Cash flow positive tells you they're not going to go broke, at least until they need more capital expenses (5 years...), which is a milestone, sure.

But profit is a better measure of a business's value as a going concern. What happens in 5 years when they can finance with interest rates at 5% and they have competition? I don't know... If they were profitable and could give returns investors needed, that would tell you they can survive.

3 comments

> capital expenses are depreciated over their useful lifetime (for StarLink sats, estimated at 5 years) and aren't accounted for by cashflow

This is incorrect. Cash flow is cash flow. Net income smooths capital expenditures. Cash flow does not. What that means is if you have a ten-year capital asset, year 0 cash flow will suck while year 1 will be exaggerated. (Starlink is currently in year 0 as it’s building out its constellation. Presumably, capex will fall when it’s in maintenance.)

I get where this comment is coming from, but isn't it much more complicated?

They're cashflow breakeven and could run net income negative over the next five years as a subscription market grab with the capex amortization over the 5 years.

It is possible they could become incredibly profitable when the capex investment in 5 years is much less than the initial capex.
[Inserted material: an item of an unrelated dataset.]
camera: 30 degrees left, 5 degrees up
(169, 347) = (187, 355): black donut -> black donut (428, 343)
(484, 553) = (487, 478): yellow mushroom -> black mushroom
Equipment costed $5 or $1/yr. Replacement equipment could cost $2.50 or $0.50/yr.

I see this plenty with business capex for on-prem/datacenters. What costed $5M over 5 years on a refresh replacement for 1:1 replacement is usually more than half the cost.

Starlink also has capex and subsequent opex for ground stations. Even with inter-satellite communications links in the 1.5gen satellites, it needs ground stations and interconnection with backbone operators.

It is unclear if, as bad as many terrestrial ISPs are, Starlink has a TAM big enough. It's going to be slower and less reliable than terrestrial wireless, and expanding terrestrial wireless coverage is going to be cheaper for a very large percentage of potential customers. Starlink is not competitive with terrestrial fiber.

> expanding terrestrial wireless coverage is going to be cheaper for a very large percentage of potential customers.

If that's the case, why has it taken until SpaceX for there to be viable Internet service to many of the rural areas they service? People are replacing 3Mbit DSL links, or even dial up (yes, in 2023, dial-up) service with starlink. terrestrial fiber beats Starlink handily, except where it hasn't been run. Which, even many urban areas still don't have gigabit fiber Internet service available, never mind when suburban or rural areas will get it (if ever). The other part of the addressable market is airplanes and boats/ships, and remote bases like McMurdo in Antarctica. Not sure how you're proposing we run fiber Internet to them.

Because ISPs suck and they defrauded the government of the money that was supposed to pay for expanded broadband coverage.

Elon has a nose for picking feckless, evil, competitors: People hate car dealers. People hate their ISP. Elon absolutely saw these opportunities.

You only need downlinks to backbones if the internet is terrestrial. Who will be the first to offer the LEO datacenter?
They might be able to sustain just simply via country contracts using it as a breakglass in the event of a telecommunications attack.

I'm also seeing more commercial entities looking at it simply as a backup.

There are a lot of terrestrial options for backup links: optical, microwave, fixed 5G. Generally any terrestrial link, wired or wireless, will be both higher-capacity and more reliable.